* **Exercise requirements**
Below are records to transcribe in full and unchanged; omit every picture.

* **Input records**
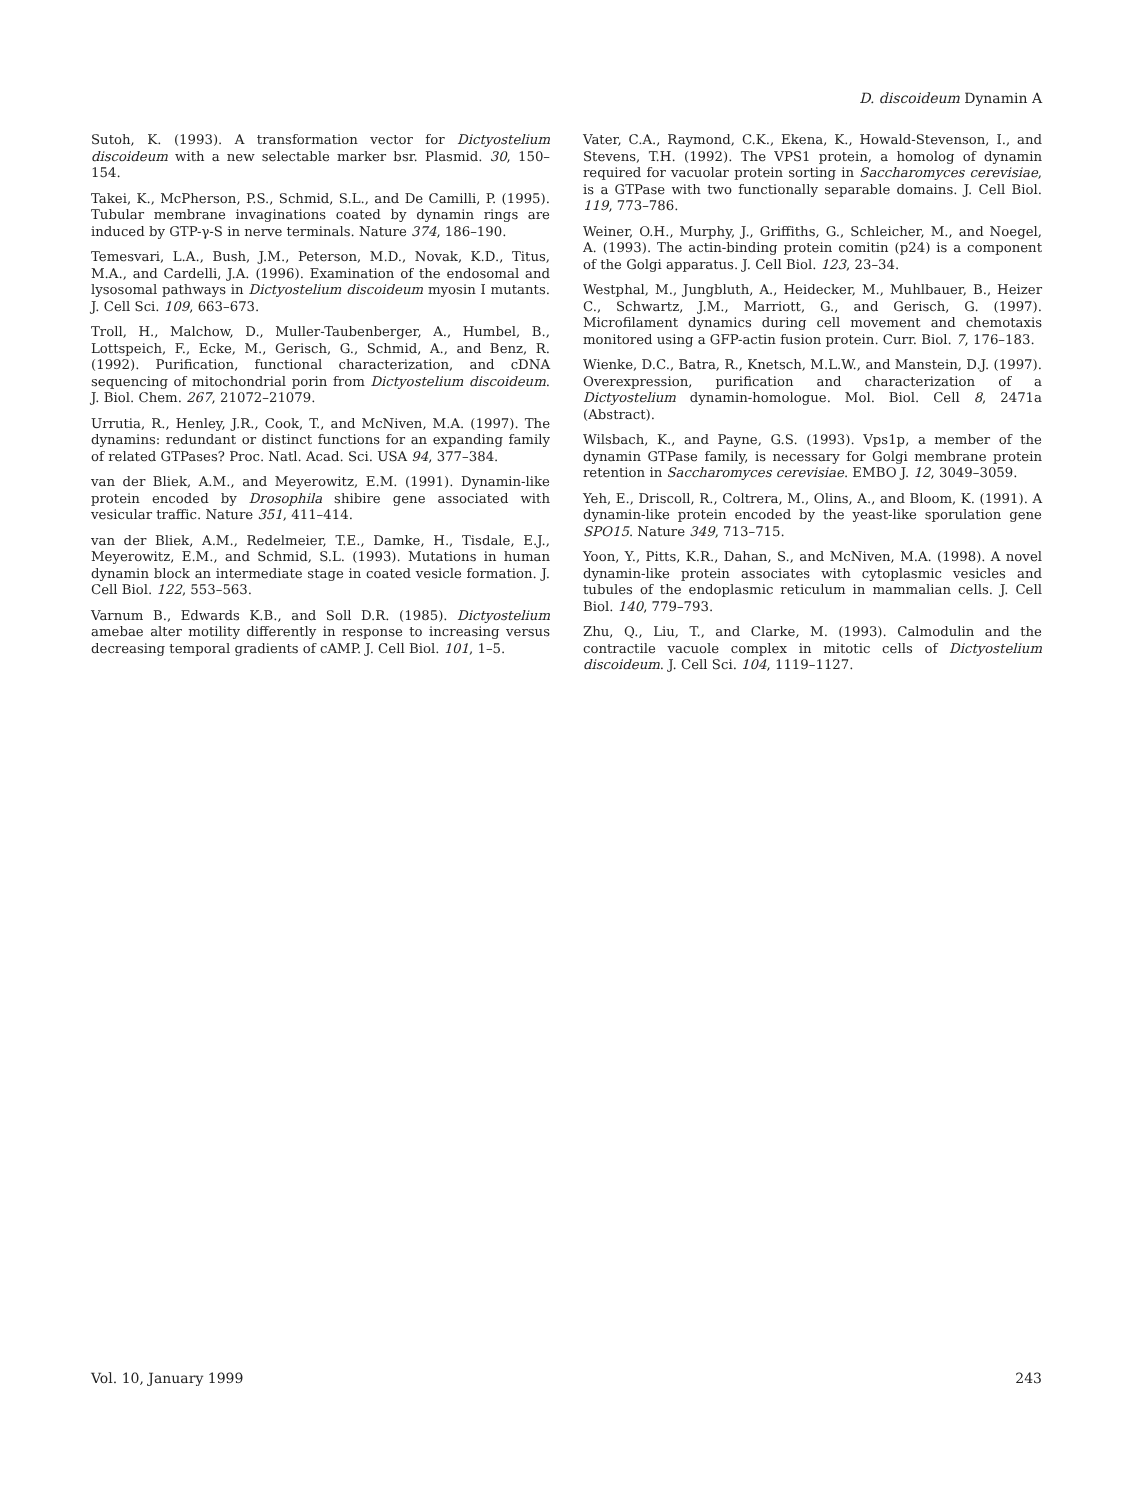D. discoideum Dynamin A
Sutoh, K. (1993). A transformation vector for Dictyostelium discoideum with a new selectable marker bsr. Plasmid. 30, 150–154.
Takei, K., McPherson, P.S., Schmid, S.L., and De Camilli, P. (1995). Tubular membrane invaginations coated by dynamin rings are induced by GTP-γ-S in nerve terminals. Nature 374, 186–190.
Temesvari, L.A., Bush, J.M., Peterson, M.D., Novak, K.D., Titus, M.A., and Cardelli, J.A. (1996). Examination of the endosomal and lysosomal pathways in Dictyostelium discoideum myosin I mutants. J. Cell Sci. 109, 663–673.
Troll, H., Malchow, D., Muller-Taubenberger, A., Humbel, B., Lottspeich, F., Ecke, M., Gerisch, G., Schmid, A., and Benz, R. (1992). Purification, functional characterization, and cDNA sequencing of mitochondrial porin from Dictyostelium discoideum. J. Biol. Chem. 267, 21072–21079.
Urrutia, R., Henley, J.R., Cook, T., and McNiven, M.A. (1997). The dynamins: redundant or distinct functions for an expanding family of related GTPases? Proc. Natl. Acad. Sci. USA 94, 377–384.
van der Bliek, A.M., and Meyerowitz, E.M. (1991). Dynamin-like protein encoded by Drosophila shibire gene associated with vesicular traffic. Nature 351, 411–414.
van der Bliek, A.M., Redelmeier, T.E., Damke, H., Tisdale, E.J., Meyerowitz, E.M., and Schmid, S.L. (1993). Mutations in human dynamin block an intermediate stage in coated vesicle formation. J. Cell Biol. 122, 553–563.
Varnum B., Edwards K.B., and Soll D.R. (1985). Dictyostelium amebae alter motility differently in response to increasing versus decreasing temporal gradients of cAMP. J. Cell Biol. 101, 1–5.
Vater, C.A., Raymond, C.K., Ekena, K., Howald-Stevenson, I., and Stevens, T.H. (1992). The VPS1 protein, a homolog of dynamin required for vacuolar protein sorting in Saccharomyces cerevisiae, is a GTPase with two functionally separable domains. J. Cell Biol. 119, 773–786.
Weiner, O.H., Murphy, J., Griffiths, G., Schleicher, M., and Noegel, A. (1993). The actin-binding protein comitin (p24) is a component of the Golgi apparatus. J. Cell Biol. 123, 23–34.
Westphal, M., Jungbluth, A., Heidecker, M., Muhlbauer, B., Heizer C., Schwartz, J.M., Marriott, G., and Gerisch, G. (1997). Microfilament dynamics during cell movement and chemotaxis monitored using a GFP-actin fusion protein. Curr. Biol. 7, 176–183.
Wienke, D.C., Batra, R., Knetsch, M.L.W., and Manstein, D.J. (1997). Overexpression, purification and characterization of a Dictyostelium dynamin-homologue. Mol. Biol. Cell 8, 2471a (Abstract).
Wilsbach, K., and Payne, G.S. (1993). Vps1p, a member of the dynamin GTPase family, is necessary for Golgi membrane protein retention in Saccharomyces cerevisiae. EMBO J. 12, 3049–3059.
Yeh, E., Driscoll, R., Coltrera, M., Olins, A., and Bloom, K. (1991). A dynamin-like protein encoded by the yeast-like sporulation gene SPO15. Nature 349, 713–715.
Yoon, Y., Pitts, K.R., Dahan, S., and McNiven, M.A. (1998). A novel dynamin-like protein associates with cytoplasmic vesicles and tubules of the endoplasmic reticulum in mammalian cells. J. Cell Biol. 140, 779–793.
Zhu, Q., Liu, T., and Clarke, M. (1993). Calmodulin and the contractile vacuole complex in mitotic cells of Dictyostelium discoideum. J. Cell Sci. 104, 1119–1127.
Vol. 10, January 1999 243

* **Solution to this task**
D. discoideum Dynamin A
Sutoh, K. (1993). A transformation vector for Dictyostelium discoideum with a new selectable marker bsr. Plasmid. 30, 150–154.
Takei, K., McPherson, P.S., Schmid, S.L., and De Camilli, P. (1995). Tubular membrane invaginations coated by dynamin rings are induced by GTP-γ-S in nerve terminals. Nature 374, 186–190.
Temesvari, L.A., Bush, J.M., Peterson, M.D., Novak, K.D., Titus, M.A., and Cardelli, J.A. (1996). Examination of the endosomal and lysosomal pathways in Dictyostelium discoideum myosin I mutants. J. Cell Sci. 109, 663–673.
Troll, H., Malchow, D., Muller-Taubenberger, A., Humbel, B., Lottspeich, F., Ecke, M., Gerisch, G., Schmid, A., and Benz, R. (1992). Purification, functional characterization, and cDNA sequencing of mitochondrial porin from Dictyostelium discoideum. J. Biol. Chem. 267, 21072–21079.
Urrutia, R., Henley, J.R., Cook, T., and McNiven, M.A. (1997). The dynamins: redundant or distinct functions for an expanding family of related GTPases? Proc. Natl. Acad. Sci. USA 94, 377–384.
van der Bliek, A.M., and Meyerowitz, E.M. (1991). Dynamin-like protein encoded by Drosophila shibire gene associated with vesicular traffic. Nature 351, 411–414.
van der Bliek, A.M., Redelmeier, T.E., Damke, H., Tisdale, E.J., Meyerowitz, E.M., and Schmid, S.L. (1993). Mutations in human dynamin block an intermediate stage in coated vesicle formation. J. Cell Biol. 122, 553–563.
Varnum B., Edwards K.B., and Soll D.R. (1985). Dictyostelium amebae alter motility differently in response to increasing versus decreasing temporal gradients of cAMP. J. Cell Biol. 101, 1–5.
Vater, C.A., Raymond, C.K., Ekena, K., Howald-Stevenson, I., and Stevens, T.H. (1992). The VPS1 protein, a homolog of dynamin required for vacuolar protein sorting in Saccharomyces cerevisiae, is a GTPase with two functionally separable domains. J. Cell Biol. 119, 773–786.
Weiner, O.H., Murphy, J., Griffiths, G., Schleicher, M., and Noegel, A. (1993). The actin-binding protein comitin (p24) is a component of the Golgi apparatus. J. Cell Biol. 123, 23–34.
Westphal, M., Jungbluth, A., Heidecker, M., Muhlbauer, B., Heizer C., Schwartz, J.M., Marriott, G., and Gerisch, G. (1997). Microfilament dynamics during cell movement and chemotaxis monitored using a GFP-actin fusion protein. Curr. Biol. 7, 176–183.
Wienke, D.C., Batra, R., Knetsch, M.L.W., and Manstein, D.J. (1997). Overexpression, purification and characterization of a Dictyostelium dynamin-homologue. Mol. Biol. Cell 8, 2471a (Abstract).
Wilsbach, K., and Payne, G.S. (1993). Vps1p, a member of the dynamin GTPase family, is necessary for Golgi membrane protein retention in Saccharomyces cerevisiae. EMBO J. 12, 3049–3059.
Yeh, E., Driscoll, R., Coltrera, M., Olins, A., and Bloom, K. (1991). A dynamin-like protein encoded by the yeast-like sporulation gene SPO15. Nature 349, 713–715.
Yoon, Y., Pitts, K.R., Dahan, S., and McNiven, M.A. (1998). A novel dynamin-like protein associates with cytoplasmic vesicles and tubules of the endoplasmic reticulum in mammalian cells. J. Cell Biol. 140, 779–793.
Zhu, Q., Liu, T., and Clarke, M. (1993). Calmodulin and the contractile vacuole complex in mitotic cells of Dictyostelium discoideum. J. Cell Sci. 104, 1119–1127.
Vol. 10, January 1999 243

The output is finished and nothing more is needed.